## Selected text
:::

Today, as cooking methods have been simplified, statistics show that the epicenter of meth manufacturing and use has shifted to the Midwest, where addicts can produce their own supply as easily as they can buy it.
Groups of people work together, “smurfing” in rings to produce meth, hitting several stores to purchase ingredients and precursors. In this way, they can avoid detection by law enforcement, which monitors large purchases of pseudoephedrine.
Meth cooks pay those who contribute ingredients with portions of the finished product. This gateway into the meth culture, more than anything, leads to the proliferation of meth abuse, according to former addict Paul Rice. He said that one cook can teach as many as 10 other people how to make meth for themselves.
Rice, 50, has been attending weekly counseling sessions in Madison County drug court for five months and says he has been clean for 15 months. He started using meth in the 1990s, along with many others, he says, in the predominantly white Iron Horsemen motorcycle gang.
“I’ve had black friends who prefer coke and crack,” Rice said. “The thing about those drugs, they don’t last that long. Twenty-five dollars of meth, you’re good for a whole night. Twenty-five dollars of coke, that’s like 10 minutes. It’s (meth is) winning people over because of that.”
A U.S. government drug and alcohol data report in 2005 indicated that 71 percent of meth users were white. Three percent were black; 18 percent were Hispanic.
Detectives with the Madison County Drug Task Force — a combined effort among local agencies — report the growing popularity of the one-pot meth cooking method.

:::

## What you will do
Write out the stretch of the meth passage from "Detectives with the" through "meth cooking method.", renaming "one-pot" as "single-container".

[Items in a dataset]
:::

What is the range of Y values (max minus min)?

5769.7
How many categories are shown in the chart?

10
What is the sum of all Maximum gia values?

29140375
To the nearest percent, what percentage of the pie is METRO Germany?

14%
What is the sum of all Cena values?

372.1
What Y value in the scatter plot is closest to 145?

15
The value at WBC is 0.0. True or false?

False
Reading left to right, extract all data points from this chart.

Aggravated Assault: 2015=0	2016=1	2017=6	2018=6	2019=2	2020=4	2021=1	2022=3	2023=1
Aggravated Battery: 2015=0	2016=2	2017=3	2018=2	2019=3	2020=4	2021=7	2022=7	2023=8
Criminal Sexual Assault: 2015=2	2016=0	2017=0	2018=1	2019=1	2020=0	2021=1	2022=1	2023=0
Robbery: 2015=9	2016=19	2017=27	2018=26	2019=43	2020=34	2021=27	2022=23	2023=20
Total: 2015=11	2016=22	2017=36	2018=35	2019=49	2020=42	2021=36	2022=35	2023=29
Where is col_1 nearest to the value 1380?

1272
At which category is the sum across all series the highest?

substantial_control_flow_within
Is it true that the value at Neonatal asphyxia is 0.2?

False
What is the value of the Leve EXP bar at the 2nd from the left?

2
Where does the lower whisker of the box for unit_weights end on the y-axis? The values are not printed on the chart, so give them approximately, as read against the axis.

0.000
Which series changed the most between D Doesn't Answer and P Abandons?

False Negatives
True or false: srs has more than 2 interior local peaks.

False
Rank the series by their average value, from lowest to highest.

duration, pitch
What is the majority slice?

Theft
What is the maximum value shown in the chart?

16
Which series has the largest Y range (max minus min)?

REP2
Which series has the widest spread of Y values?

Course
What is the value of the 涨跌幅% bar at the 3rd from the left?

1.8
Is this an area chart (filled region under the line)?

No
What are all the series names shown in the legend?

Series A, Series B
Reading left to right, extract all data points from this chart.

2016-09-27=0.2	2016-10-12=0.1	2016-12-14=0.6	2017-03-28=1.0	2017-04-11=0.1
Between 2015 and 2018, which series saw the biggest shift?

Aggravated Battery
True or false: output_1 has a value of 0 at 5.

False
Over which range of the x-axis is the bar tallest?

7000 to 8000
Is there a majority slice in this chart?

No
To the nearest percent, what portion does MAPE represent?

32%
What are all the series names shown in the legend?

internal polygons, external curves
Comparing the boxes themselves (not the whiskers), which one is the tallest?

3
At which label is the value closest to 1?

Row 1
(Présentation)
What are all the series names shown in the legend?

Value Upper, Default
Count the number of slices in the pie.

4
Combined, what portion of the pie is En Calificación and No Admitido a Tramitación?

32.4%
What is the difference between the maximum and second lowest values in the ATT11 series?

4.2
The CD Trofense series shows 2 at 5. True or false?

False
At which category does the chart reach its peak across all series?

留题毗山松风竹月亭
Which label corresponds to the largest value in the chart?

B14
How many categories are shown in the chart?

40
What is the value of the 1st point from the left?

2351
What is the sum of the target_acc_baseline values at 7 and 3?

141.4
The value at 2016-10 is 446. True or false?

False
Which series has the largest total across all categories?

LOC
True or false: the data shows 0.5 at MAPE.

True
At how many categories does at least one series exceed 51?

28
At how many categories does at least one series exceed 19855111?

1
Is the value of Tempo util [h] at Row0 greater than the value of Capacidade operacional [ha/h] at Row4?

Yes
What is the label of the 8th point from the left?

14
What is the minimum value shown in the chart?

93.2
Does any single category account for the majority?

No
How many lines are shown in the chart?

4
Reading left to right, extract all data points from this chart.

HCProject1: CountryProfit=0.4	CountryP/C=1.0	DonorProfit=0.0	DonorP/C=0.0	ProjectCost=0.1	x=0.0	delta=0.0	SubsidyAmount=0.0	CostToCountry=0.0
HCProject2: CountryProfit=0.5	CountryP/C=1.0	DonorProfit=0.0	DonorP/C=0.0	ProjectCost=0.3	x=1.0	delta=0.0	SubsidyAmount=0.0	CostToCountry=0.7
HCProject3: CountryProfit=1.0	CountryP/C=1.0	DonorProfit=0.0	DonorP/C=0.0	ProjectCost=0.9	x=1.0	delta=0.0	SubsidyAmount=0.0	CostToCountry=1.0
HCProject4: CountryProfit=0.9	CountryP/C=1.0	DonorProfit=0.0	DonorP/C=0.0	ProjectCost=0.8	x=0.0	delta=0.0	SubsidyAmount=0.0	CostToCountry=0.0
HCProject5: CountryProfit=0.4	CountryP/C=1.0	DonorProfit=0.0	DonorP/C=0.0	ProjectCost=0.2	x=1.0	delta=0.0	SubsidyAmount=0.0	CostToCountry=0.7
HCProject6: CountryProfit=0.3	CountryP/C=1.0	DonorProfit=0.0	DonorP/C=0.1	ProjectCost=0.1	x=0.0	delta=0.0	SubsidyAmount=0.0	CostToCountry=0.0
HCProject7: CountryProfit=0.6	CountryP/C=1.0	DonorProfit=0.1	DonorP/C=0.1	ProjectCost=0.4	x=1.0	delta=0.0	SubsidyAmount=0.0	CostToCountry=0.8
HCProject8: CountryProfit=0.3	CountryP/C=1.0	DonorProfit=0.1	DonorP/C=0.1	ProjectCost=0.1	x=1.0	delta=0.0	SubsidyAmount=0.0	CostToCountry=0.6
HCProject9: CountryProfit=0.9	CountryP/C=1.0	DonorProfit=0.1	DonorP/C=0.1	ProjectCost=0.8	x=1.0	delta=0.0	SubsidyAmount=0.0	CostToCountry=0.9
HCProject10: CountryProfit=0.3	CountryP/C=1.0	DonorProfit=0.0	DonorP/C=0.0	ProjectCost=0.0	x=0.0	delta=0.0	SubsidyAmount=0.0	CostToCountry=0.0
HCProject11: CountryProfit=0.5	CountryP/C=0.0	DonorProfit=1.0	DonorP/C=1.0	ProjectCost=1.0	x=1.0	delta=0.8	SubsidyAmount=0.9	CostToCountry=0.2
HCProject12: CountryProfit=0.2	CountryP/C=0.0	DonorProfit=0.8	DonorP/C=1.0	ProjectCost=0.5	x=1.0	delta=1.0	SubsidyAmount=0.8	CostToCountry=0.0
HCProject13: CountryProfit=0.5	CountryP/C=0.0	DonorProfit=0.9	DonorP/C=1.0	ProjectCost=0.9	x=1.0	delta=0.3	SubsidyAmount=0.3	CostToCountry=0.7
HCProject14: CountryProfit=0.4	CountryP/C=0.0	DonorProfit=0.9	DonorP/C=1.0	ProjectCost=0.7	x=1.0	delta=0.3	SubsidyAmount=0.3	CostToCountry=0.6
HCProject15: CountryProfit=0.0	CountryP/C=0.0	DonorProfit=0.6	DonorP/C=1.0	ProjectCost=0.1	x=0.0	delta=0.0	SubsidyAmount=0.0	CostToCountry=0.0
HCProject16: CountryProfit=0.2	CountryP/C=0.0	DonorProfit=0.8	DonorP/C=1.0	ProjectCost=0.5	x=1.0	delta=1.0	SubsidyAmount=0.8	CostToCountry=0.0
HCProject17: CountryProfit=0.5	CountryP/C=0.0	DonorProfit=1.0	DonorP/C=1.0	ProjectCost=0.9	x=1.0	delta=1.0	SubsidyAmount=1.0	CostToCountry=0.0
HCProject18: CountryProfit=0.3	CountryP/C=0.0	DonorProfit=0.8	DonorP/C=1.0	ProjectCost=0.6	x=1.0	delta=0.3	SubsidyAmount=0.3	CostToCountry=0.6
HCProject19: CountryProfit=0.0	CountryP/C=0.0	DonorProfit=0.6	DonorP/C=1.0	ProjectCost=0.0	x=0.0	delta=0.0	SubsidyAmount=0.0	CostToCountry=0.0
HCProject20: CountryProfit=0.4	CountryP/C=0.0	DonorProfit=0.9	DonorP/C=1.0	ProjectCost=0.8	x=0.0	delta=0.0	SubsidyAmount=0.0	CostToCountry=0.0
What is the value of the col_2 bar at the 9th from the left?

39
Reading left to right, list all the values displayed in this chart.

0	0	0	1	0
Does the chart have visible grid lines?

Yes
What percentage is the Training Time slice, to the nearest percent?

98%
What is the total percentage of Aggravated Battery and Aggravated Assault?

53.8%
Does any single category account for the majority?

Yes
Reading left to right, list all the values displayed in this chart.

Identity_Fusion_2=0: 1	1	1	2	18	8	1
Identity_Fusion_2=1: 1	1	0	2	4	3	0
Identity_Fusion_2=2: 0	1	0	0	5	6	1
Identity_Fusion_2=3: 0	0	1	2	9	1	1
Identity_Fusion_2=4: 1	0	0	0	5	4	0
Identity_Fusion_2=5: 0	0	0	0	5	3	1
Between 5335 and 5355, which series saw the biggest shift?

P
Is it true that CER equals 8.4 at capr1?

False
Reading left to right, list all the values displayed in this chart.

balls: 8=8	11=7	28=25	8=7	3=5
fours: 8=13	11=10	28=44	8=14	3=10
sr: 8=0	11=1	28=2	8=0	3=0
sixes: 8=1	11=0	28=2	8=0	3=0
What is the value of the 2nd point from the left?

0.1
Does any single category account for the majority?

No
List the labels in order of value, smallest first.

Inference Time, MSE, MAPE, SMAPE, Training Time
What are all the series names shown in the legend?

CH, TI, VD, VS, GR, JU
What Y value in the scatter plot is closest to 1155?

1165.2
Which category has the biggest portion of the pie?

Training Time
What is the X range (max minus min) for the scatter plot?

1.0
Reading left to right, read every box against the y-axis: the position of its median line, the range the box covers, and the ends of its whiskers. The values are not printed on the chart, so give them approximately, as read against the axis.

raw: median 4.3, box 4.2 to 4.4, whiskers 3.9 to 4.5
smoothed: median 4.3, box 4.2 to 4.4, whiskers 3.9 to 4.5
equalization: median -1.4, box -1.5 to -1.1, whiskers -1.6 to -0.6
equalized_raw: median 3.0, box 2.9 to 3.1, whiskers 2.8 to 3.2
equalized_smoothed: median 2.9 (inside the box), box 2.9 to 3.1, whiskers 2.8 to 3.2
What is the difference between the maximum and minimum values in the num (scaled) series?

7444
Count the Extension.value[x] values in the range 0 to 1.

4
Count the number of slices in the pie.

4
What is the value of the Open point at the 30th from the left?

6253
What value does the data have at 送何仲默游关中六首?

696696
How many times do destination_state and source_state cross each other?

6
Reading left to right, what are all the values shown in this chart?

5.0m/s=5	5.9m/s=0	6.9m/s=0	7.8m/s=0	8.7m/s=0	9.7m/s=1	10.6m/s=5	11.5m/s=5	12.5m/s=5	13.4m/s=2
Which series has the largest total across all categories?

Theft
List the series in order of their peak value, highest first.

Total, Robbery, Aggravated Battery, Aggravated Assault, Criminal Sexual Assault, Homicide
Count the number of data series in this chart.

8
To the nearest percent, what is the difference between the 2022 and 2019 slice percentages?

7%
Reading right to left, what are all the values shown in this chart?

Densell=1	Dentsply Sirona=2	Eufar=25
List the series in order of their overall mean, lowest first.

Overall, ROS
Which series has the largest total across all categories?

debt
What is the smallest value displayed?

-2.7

:::

## Written answer
Detectives with the Madison County Drug Task Force — a combined effort among local agencies — report the growing popularity of the single-container meth cooking method.